Five of Carroll’s photographs from his ongoing In the Finite, Infinitely series launched in 2020, for example, manifest his focus on ontological concerns such as the fluid or multidimensional nature of time, which he conceives as spherical rather than linear. Most ground an abstracted human figure in an expanse of stars and other matter, suggesting the cosmological context for explorations of Black identity, beauty, and power.
Meanwhile, five of Airitam’s photographs from her 2017 series The Golden Age speak to the prevalence of examining and critiquing history in Afrofuturism, while reflecting the artist’s own creative practice as well. “My work is rooted in history but also forward-looking,” she explains. For this series, Airitam couples portraiture and still life imagery reminiscent of Renaissance paintings in photographs of friends and fellow creatives, alluding to art history as she considers the complexities of discerning what’s real or true, as well as the nature of Black representation. “I feel like I’m always working in Afrofuturism, although I don’t necessarily use the term,” Airitam adds.
For every artist, the gallery has posted a comprehensive text panel that includes helpful context for understanding both their larger body of work and how their work in this show relates to Afrofuturist perspectives.

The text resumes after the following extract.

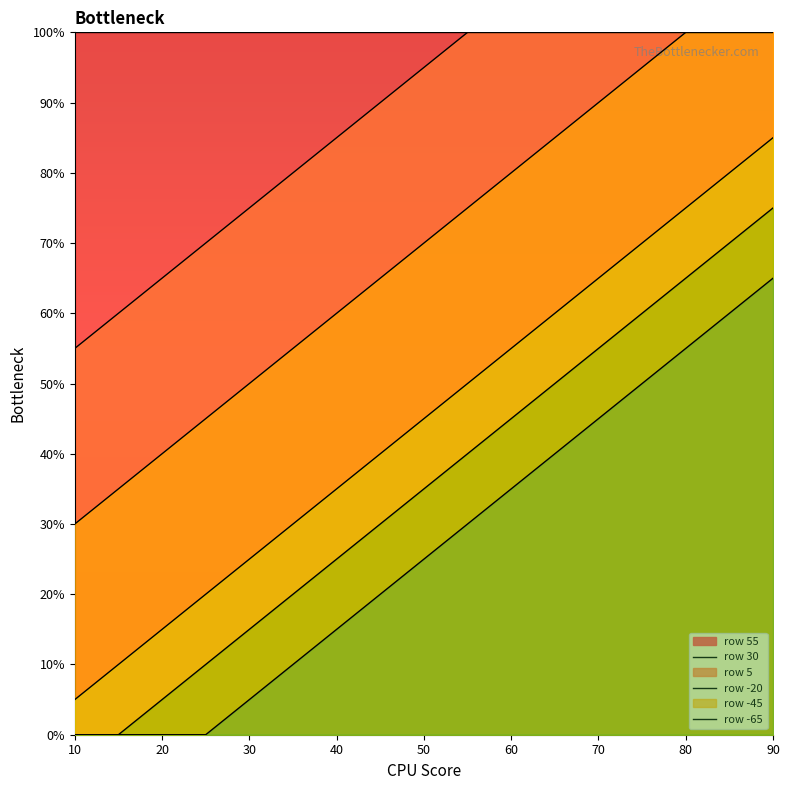

Which series has the largest range (max minus min)?

row_-20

In this way, viewers discover that several of these artists focus on the experiences of Black women, the African diaspora, and family histories.
The materials and processes these artists use point to the specific ways they are reimagining radical futures while amplifying Afrofuturist themes.
With her salon wall-style grouping of images, for example, Tucson-based artist Elizabeth Burden seeks to “create a new archive of Blackness.” And Doe, whose two textile works in the exhibition reflect her view of material as metaphor, uses cotton to reference “the industry’s implicit engagement in the slave trade” while also “reclaiming this material” for new possibilities.
Concepts of community and co-creating are evident as well.
Carroll worked with Michelle Nichols-Dock, senior visual arts curator for Tempe Center for the Arts, to transform a gallery nook into a “Funk Lounge” complete with seating, plus books and albums that embody Afrofuturism. “It’s meant to give people rest and a space to learn more about the topics in the show,” says Carroll.
Along a wall of windows near both the gallery and an adjacent lakeside park, people see Stacey Robinson’s Afrofuturism-themed mural Let Us Reflect Us. The gallery will host related programming, including an artist panel moderated by guest curator Granville Carroll and scholar Jenna Hanchey, during the exhibition’s run.
Given Airitam’s childhood memories of seeing countless portraits and still life paintings that felt disconnected from her own identity and personal agency, Airitam clearly hopes the Reclaiming Hope: Afrofuturist Visions exhibition will resonate differently for those who see it. “This is our power. All of us are amazing, powerful people,” she says, before elaborating on her hopes for the exhibition’s impact.
“The work is to remind all of us – no matter our race, gender, or background – that every one of us has a birthright to meet the full potential of our best selves without the interference of others,” Airitam adds. “I want people to walk into that space and not think of it as ‘other.’ It’s not just about being Black. It’s about our collective future, and we can all find ourselves in that space.”
The Reclaiming Hope panel talk moderated by curator Granville Carroll with scholar Jenna Hanchey will take place at The Gallery at TCA, from 6 to 8 pm on Thursday, November 14. Panelists include artists Alanna Airitam, Elizabeth Burden, and Elizabeth Denneau.